Wednesday, December 1, 2010

The China Clean Tech Divide: Threat Or Opportunity? - Kerry A. Dolan - Shades of Green - Forbes

The China Clean Tech Divide: Threat Or Opportunity? - Kerry A. Dolan - Shades of Green - Forbes

In the span of seven short years, China has taken the lead in solar panel production. In 2003, the country produced less than 1% of the world’s solar panels; this year over half the world’s solar cells and solar panels will be made in China. Some of that production is for North American companies like Canadian Solar, but among the fastest growing solar outfits are Chinese companies like Yingli Green Energy Holding and JA Solar Holdings.

That has translated into increasingly difficult conditions for folks like U.S. based solar company Solyndra, which shut down one of its factories in California –an older, less efficient factory, it said — early in November. One message board on the Internet puts it this way: “Solar Panel Production –China eats our lunch.”

The law firm Cooley LLP recently polled 125 clean tech entrepreneurs, investors and legal advisors about China and clean tech. The results show a relatively close division of opinion: 53% said the market opportunity in China outweighs the challenges of increased competition; 47% said that competition trumped the opportunity for potential growth. Gordon Ho, a practice leader in Cooley’s clean tech group, notes that Chinese solar panel maker Suntech recently began manufacturing in Arizona. “The China-U.S. clean tech efforts have been referred to as an arms race. But I see a lot more cooperation going on,” says Ho.

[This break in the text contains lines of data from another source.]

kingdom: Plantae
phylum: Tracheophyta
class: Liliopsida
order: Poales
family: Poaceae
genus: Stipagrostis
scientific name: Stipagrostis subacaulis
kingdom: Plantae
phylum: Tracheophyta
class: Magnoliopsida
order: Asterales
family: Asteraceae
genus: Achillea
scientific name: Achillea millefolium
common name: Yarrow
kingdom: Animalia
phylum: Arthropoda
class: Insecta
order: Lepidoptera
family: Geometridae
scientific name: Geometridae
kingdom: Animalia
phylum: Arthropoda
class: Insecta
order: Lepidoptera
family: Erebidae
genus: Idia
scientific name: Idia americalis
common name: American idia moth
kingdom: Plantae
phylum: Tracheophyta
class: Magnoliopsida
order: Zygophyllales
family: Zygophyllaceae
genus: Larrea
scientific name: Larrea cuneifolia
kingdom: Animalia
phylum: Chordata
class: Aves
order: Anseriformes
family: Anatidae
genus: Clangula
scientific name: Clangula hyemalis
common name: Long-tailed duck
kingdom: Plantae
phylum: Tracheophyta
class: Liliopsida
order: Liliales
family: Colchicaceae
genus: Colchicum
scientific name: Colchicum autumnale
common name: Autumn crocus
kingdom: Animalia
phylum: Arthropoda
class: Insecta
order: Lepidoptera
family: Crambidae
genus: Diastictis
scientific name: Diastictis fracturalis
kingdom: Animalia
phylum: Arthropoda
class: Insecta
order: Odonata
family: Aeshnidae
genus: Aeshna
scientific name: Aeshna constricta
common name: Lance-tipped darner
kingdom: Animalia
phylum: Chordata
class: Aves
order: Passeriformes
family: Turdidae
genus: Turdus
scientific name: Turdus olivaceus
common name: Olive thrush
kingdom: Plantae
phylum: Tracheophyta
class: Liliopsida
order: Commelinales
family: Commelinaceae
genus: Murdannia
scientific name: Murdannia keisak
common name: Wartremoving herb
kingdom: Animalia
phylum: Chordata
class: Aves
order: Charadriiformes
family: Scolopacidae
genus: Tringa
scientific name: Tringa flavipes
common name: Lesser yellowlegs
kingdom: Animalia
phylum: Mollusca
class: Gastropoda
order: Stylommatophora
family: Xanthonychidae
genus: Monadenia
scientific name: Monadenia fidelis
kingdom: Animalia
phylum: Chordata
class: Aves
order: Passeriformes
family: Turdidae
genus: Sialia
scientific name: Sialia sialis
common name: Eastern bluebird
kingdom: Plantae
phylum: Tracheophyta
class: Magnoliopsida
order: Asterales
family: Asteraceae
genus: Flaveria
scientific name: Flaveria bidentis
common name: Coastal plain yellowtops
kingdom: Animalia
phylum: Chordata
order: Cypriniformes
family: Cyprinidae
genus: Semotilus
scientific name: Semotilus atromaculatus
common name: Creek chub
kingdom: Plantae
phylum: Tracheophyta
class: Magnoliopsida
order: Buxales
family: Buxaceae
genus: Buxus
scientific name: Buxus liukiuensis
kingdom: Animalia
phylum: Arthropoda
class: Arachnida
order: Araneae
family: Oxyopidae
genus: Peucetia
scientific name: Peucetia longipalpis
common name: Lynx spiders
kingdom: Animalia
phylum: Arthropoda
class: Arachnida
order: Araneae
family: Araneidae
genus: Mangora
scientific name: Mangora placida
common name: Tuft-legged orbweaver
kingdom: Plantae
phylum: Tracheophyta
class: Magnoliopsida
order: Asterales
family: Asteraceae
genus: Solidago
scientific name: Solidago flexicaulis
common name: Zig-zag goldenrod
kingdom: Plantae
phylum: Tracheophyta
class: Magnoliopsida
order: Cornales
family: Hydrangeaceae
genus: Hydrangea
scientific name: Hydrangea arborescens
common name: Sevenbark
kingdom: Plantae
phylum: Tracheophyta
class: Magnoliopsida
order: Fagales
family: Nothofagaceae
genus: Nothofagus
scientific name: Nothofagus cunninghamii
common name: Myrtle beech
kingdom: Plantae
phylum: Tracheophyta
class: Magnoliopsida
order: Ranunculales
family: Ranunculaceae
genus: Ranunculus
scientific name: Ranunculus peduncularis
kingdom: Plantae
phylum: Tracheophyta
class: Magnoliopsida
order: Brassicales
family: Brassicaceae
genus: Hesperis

Two years ago Innovalight Chief Executive Officer Conrad Burke believed he would be competing against the likes of China’s Yingli as a large scale solar cell manufacturer. Then solar panel prices came tumbling down, changing the economics of production dramatically. Burke decided that his Sunnyvale, Calif. company needed to switch gears. “You can’t compete with [Chinese solar cell makers],” says Burke. “You have to have something that adds value.”

Innovalight makes an ink that, when printed on solar cells, increases the rate at which the cells convert sunlight into electricity by 1%; typically that means the conversion rate goes from 17.5% to 18.5%. (It sounds tiny but, as Burke explains, if you make 1 billion cells, it quickly adds up.) Instead of selling its own solar cells covered with its patented ink coating, Burke decided to sell the ink to solar cell producers. The buyers so far are in China. The venture-capital backed company has signed deals this year with JA Solar, Solarfun Power Holdings and Yingli. Innovalight manufactures its ink (Burke likens it to Coca-Cola’s secret syrup) in Sunnyvale and ships it to customers in China.

Burke sees the expansion of solar manufacturing in China as an opportunity –not just for his company, but also for large U.S. corporations as well. He calculates that approximately 60% of the cost of a solar module (solar industry jargon for “solar panel”) is materials; the rest is equipment, labor, overhead and the like. Burke estimates that U.S. companies like Dow Chemical, Dupont and 3M are major players in roughly 70% of the advanced materials used in making solar modules. He assumes that these U.S. companies have half the market for these materials, and are thus supplying about 20% of the value of solar modules.

Does that make China more of an opportunity for companies in the solar supply chain? Depends on where you are in that chain. If U.S. companies can figure out how to piggyback on Chinese production, the looming threat may indeed become an opportunity.